Anyways, it works now. Moving on. Next I got to make the flowmap match the mesh a little better (something is wrong with the texture coordinate scaling).

The writing of initial flow values (based on the river curve tangent) is finally finished…



The method used a rectangular area around each point on the river curve (an ordinary nested for loop) and sampled all points in that area, then rotated them based on river direction, then wrote them to the array. This caused a bunch of points to be skipped because of floats being converted to ints.



Here’s a picture of how it could look before (before processing). Note especially how it affects diagonal parts where there is basically no overlapping from frames with other rotations.
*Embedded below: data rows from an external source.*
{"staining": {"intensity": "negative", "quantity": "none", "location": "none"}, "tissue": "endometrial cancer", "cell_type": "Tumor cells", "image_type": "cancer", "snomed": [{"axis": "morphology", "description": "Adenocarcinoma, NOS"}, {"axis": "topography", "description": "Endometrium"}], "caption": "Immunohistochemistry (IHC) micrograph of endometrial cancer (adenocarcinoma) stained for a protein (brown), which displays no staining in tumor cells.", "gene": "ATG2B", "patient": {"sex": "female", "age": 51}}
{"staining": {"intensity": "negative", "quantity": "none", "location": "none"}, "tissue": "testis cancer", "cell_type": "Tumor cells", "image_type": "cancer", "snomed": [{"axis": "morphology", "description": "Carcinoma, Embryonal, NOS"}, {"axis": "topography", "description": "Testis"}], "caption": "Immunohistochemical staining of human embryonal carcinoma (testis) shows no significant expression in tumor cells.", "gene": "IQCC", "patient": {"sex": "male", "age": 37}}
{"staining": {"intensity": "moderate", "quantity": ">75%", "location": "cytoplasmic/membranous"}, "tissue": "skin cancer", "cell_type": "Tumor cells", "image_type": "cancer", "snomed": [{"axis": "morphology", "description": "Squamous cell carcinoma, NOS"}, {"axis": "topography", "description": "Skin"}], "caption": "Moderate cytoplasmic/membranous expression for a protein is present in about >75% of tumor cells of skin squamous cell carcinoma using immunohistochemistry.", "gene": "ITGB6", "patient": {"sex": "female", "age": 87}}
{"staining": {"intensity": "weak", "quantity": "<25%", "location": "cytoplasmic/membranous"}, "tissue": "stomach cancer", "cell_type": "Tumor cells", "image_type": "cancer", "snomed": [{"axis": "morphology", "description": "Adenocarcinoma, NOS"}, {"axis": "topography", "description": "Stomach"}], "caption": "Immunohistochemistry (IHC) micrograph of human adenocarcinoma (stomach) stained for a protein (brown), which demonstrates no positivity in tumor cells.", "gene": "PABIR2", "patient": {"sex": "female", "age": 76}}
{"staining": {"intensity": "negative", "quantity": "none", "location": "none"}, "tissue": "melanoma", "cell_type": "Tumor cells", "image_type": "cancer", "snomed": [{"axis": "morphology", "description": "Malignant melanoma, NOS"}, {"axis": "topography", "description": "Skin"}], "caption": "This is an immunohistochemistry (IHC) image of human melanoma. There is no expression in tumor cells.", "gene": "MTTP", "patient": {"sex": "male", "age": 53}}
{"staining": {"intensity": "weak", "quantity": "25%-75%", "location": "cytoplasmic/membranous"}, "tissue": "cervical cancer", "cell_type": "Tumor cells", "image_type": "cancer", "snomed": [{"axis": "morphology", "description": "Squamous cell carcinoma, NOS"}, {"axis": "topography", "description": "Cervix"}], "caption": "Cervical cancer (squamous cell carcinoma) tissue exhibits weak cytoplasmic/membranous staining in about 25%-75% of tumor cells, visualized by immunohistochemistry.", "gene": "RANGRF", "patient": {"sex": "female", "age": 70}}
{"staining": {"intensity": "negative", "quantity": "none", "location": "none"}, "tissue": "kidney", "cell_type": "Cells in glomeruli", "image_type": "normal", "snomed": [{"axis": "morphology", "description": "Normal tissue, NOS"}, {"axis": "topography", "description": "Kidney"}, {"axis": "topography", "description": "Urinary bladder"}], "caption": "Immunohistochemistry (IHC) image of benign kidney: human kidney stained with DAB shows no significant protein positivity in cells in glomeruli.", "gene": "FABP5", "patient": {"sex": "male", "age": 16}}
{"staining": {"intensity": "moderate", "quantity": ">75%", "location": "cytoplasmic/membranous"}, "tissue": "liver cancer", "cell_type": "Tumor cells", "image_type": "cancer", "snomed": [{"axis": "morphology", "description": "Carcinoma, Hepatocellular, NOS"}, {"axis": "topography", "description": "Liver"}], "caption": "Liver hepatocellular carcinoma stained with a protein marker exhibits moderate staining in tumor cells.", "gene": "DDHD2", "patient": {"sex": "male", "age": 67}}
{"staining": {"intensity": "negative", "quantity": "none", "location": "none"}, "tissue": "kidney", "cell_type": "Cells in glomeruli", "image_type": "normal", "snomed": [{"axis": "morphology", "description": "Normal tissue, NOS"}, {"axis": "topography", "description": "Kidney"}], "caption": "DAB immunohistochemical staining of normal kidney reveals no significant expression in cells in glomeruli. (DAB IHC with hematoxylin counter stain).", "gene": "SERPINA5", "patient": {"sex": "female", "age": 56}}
http://www.jamtlandoutdoors.se/images/dist/bad_flowmap.png



I added some dithering now, and it works perfectly. Here’s an image of how it looks now (before processing).



http://www.jamtlandoutdoors.se/images/dist/good_flowmap.png



Btw. what happens near the edges are no problem since they are culled anyways in the flowsim step. Also there are lots of smoothing taking place after these images are created, but too much color errors initially caused a visible bias in the flow direction. That bias is completely gone now.